(WHAT IS EXPECTED) Please retype the text of each of the following items line for line, leaving the pictures out of your answer.
___ RECORDS FOR THE TASK ___
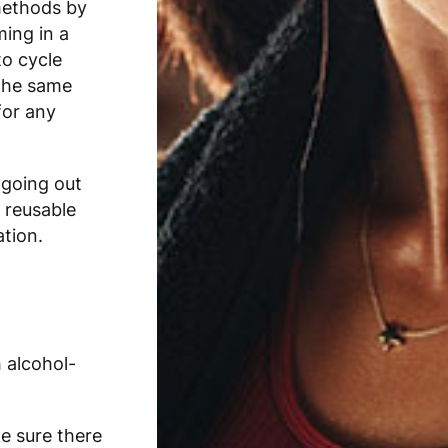
methods by
ing in a
to cycle
the same
for any
 going out
 reusable
ation.
 alcohol-
e sure there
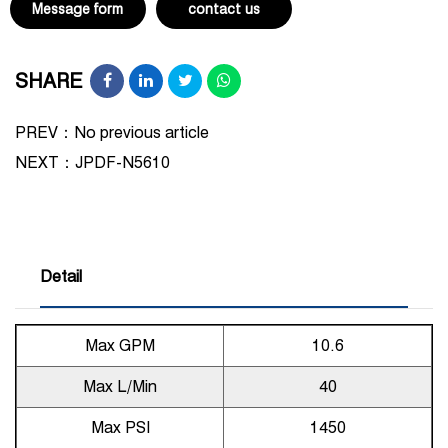
Message form
contact us
SHARE
PREV：No previous article
NEXT：
JPDF-N5610
Detail
Max GPM
10.6
Max L/Min
40
Max PSI
1450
___
(WRITTEN SOLUTION)
methods by
ing in a
to cycle
the same
for any
 going out
 reusable
ation.
 alcohol-
e sure there
Message form
contact us
SHARE
PREV：No previous article
NEXT：
JPDF-N5610
Detail
Max GPM
10.6
Max L/Min
40
Max PSI
1450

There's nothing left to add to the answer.